----- Data extract -----
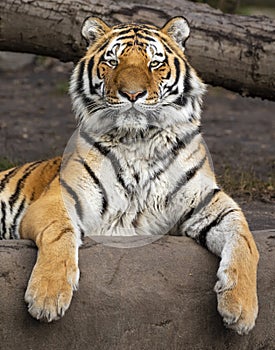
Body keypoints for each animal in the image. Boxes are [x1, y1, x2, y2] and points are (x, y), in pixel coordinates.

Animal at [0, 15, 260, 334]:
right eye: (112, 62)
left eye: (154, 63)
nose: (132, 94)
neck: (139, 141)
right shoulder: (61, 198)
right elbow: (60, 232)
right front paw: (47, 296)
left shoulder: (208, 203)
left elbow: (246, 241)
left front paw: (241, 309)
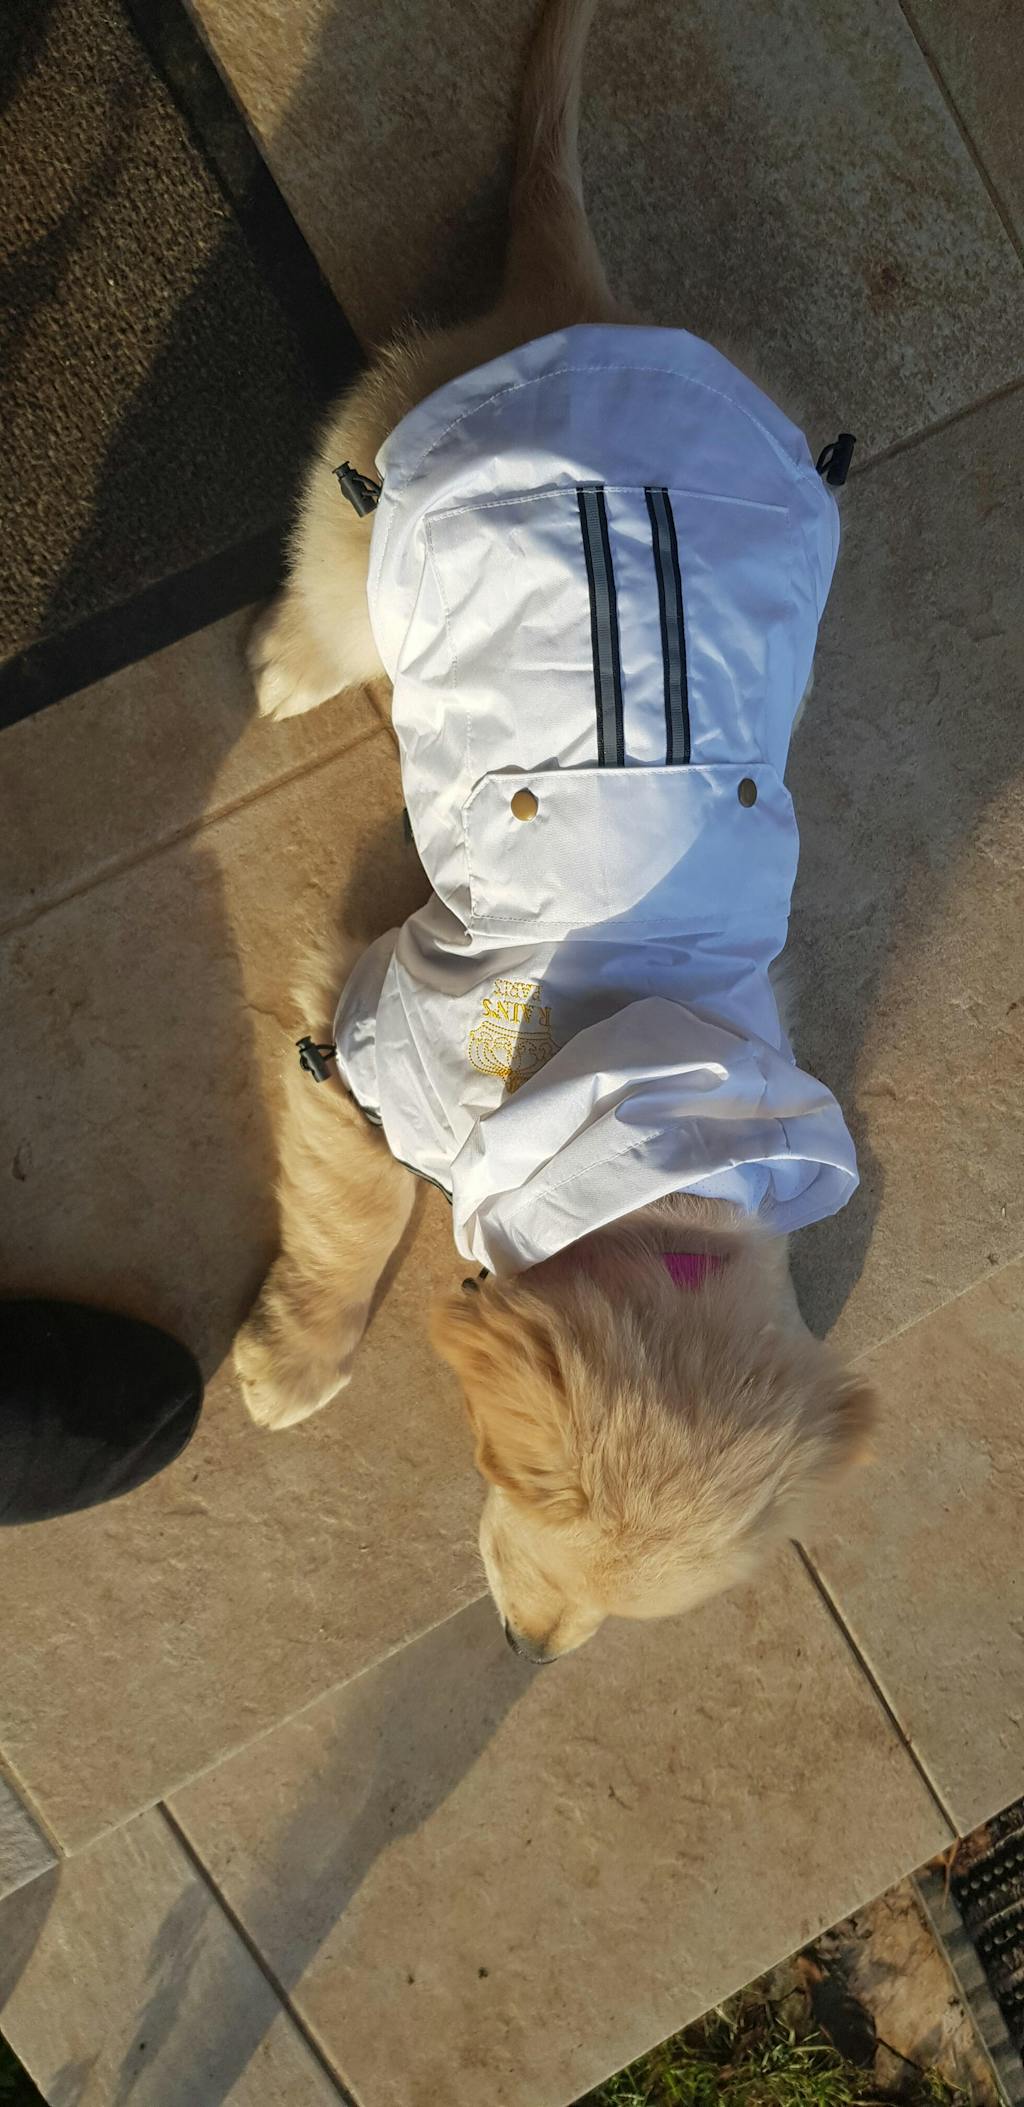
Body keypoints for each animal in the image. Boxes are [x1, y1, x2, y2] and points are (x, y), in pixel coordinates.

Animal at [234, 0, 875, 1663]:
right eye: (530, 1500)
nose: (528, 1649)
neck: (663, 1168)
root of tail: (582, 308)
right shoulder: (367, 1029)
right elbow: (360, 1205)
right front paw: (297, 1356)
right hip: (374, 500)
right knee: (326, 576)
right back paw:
-----
## Problem requirements
A verbatim copy of every record is to be produced, and pictures are to be excluded from it.

## Response to this task
Body keypoints for each animal in the image. Boxes are [x1, y1, x2, y2] and points are (x, y), in pixel coordinates.

Animal at [0, 15, 260, 334]:
right eye: (112, 62)
left eye: (154, 63)
nose: (132, 94)
neck: (139, 141)
right shoulder: (61, 198)
right elbow: (60, 232)
right front paw: (47, 296)
left shoulder: (208, 203)
left elbow: (246, 241)
left front paw: (241, 309)
Body keypoints for each animal in the image. Boxes are [x1, y1, x2, y2] and points are (x, y), in pixel coordinates.

Animal at [234, 0, 875, 1663]:
right eye: (530, 1500)
nose: (528, 1649)
neck: (663, 1168)
root of tail: (582, 308)
right shoulder: (367, 1029)
right elbow: (360, 1205)
right front paw: (297, 1356)
right hip: (374, 500)
right knee: (326, 576)
right back paw:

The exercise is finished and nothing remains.